Japan Nuclear Fuel Limited
- Company type: Public
- Industry: Uranium enrichment Nuclear fuel reprocessing Nuclear fuel waste management
- Founded: July 1992
- Headquarters: 大字尾駮字沖付4-108, Rokkasho, Aomori, Japan
- Key people: 兒島伊左美, President 勝俣恒久, Head of Board of Directors
- Revenue: ¥106 billion yen (2006/3)
- Number of employees: 2040 (2006/3)
- Website: www.jnfl.co.jp

= Japan Nuclear Fuel Limited =

Japanese nuclear energy company

Japan Nuclear Fuel Ltd. (JNFL) (日本原燃 Nihon Gennen) is a nuclear energy company based in Rokkasho, Aomori Prefecture, Japan involved in the production of nuclear fuel, as well as the reprocessing, storage and disposal of nuclear waste. The mission of Japan Nuclear Fuel Limited is to establish a nuclear fuel cycle infrastructure in Japan.

In uranium enrichment JNFL plans to provide for an ultimate capacity of 1,500 ton-SWU/year, enough to meet one third of the nuclear fuel needs of all nuclear power plants in Japan. The first generation Uranium Enrichment Plant in Rokkasho, Aomori operated 1992 to 2010 with a capacity of up to 1,050 ton-SWU/year, which is equivalent to the nuclear fuel used by 8 or 9 reactors at 1,000 MW-class nuclear plants. A second generation plant using centrifuges with composite carbon-fibre rotors started operating in 2011.

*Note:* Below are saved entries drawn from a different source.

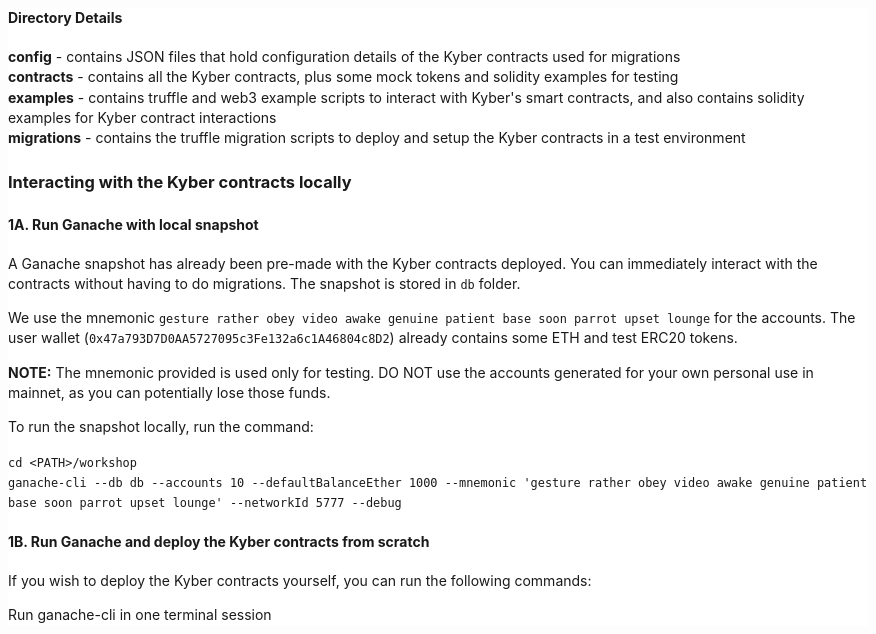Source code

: #### Directory Details[​](https://docs.kyberswap.com/Legacy/reserves/development-guides/reserves-ganache#directory-details) <a href="#directory-details" id="directory-details"></a>

**config** - contains JSON files that hold configuration details of the Kyber contracts used for migrations\
**contracts** - contains all the Kyber contracts, plus some mock tokens and solidity examples for testing\
**examples** - contains truffle and web3 example scripts to interact with Kyber's smart contracts, and also contains solidity examples for Kyber contract interactions\
**migrations** - contains the truffle migration scripts to deploy and setup the Kyber contracts in a test environment

### Interacting with the Kyber contracts locally[​](https://docs.kyberswap.com/Legacy/reserves/development-guides/reserves-ganache#interacting-with-the-kyber-contracts-locally) <a href="#interacting-with-the-kyber-contracts-locally" id="interacting-with-the-kyber-contracts-locally"></a>

#### 1A. Run Ganache with local snapshot[​](https://docs.kyberswap.com/Legacy/reserves/development-guides/reserves-ganache#1a-run-ganache-with-local-snapshot) <a href="#1a-run-ganache-with-local-snapshot" id="1a-run-ganache-with-local-snapshot"></a>

A Ganache snapshot has already been pre-made with the Kyber contracts deployed. You can immediately interact with the contracts without having to do migrations. The snapshot is stored in `db` folder.

We use the mnemonic `gesture rather obey video awake genuine patient base soon parrot upset lounge` for the accounts. The user wallet (`0x47a793D7D0AA5727095c3Fe132a6c1A46804c8D2`) already contains some ETH and test ERC20 tokens.

**NOTE:** The mnemonic provided is used only for testing. DO NOT use the accounts generated for your own personal use in mainnet, as you can potentially lose those funds.

To run the snapshot locally, run the command:

```
cd <PATH>/workshop
ganache-cli --db db --accounts 10 --defaultBalanceEther 1000 --mnemonic 'gesture rather obey video awake genuine patient base soon parrot upset lounge' --networkId 5777 --debug
```

#### 1B. Run Ganache and deploy the Kyber contracts from scratch[​](https://docs.kyberswap.com/Legacy/reserves/development-guides/reserves-ganache#1b-run-ganache-and-deploy-the-kyber-contracts-from-scratch) <a href="#1b-run-ganache-and-deploy-the-kyber-contracts-from-scratch" id="1b-run-ganache-and-deploy-the-kyber-contracts-from-scratch"></a>

If you wish to deploy the Kyber contracts yourself, you can run the following commands:

Run ganache-cli in one terminal session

Rokkasho Reprocessing Plant, Japan's first commercial reprocessing plant, began reprocessing in 2007, however complications have delayed full commercial operation until 2012. The plant has a design reprocessing capacity of 800 tonnes-U/year, enough to reprocess the spent fuel produced by 30 reactors at 1,000 MW-class nuclear power stations, though full capacity has yet to be realized. Responding to a December 1998 request from The Federation of Electric Power Companies, JNFL has been conducting technological studies regarding MOX fuel fabrication technology. According to the current plan, Japanese electric power companies will be implementing Plutonium-Thermal utilization (MOX) with 16 to 18 of the nuclear reactors operating in Japan. In late October 2010, work formally got under way on a 130 tonne/year J-MOX fuel fabrication plant, which is located on the same site as the Rokkasho Reprocessing Plant.

JNFL also operates low and high level nuclear waste long-term storage facilities which will accommodate 2,880 canisters of vitrified high level waste and the ultimate capacity of the Low-Level Radioactive Waste Disposal Center now under construction will be 600,000 m^{3}.